*Task*. Count the lines in the rows below that contain the string "الداخلة", and give only the number.

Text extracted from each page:
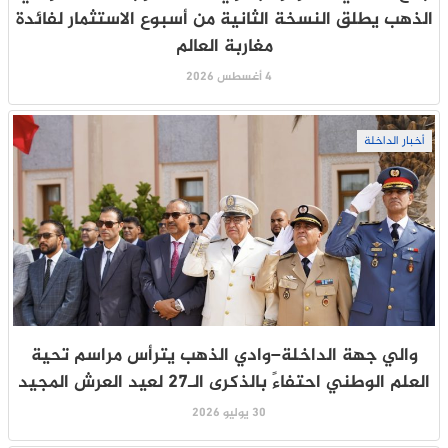
الذهب يطلق النسخة الثانية من أسبوع الاستثمار لفائدة
مغاربة العالم
4 أغسطس 2026
أخبار الداخلة
والي جهة الداخلة–وادي الذهب يترأس مراسم تحية
العلم الوطني احتفاءً بالذكرى الـ27 لعيد العرش المجيد
30 يوليو 2026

*Your solution*. 2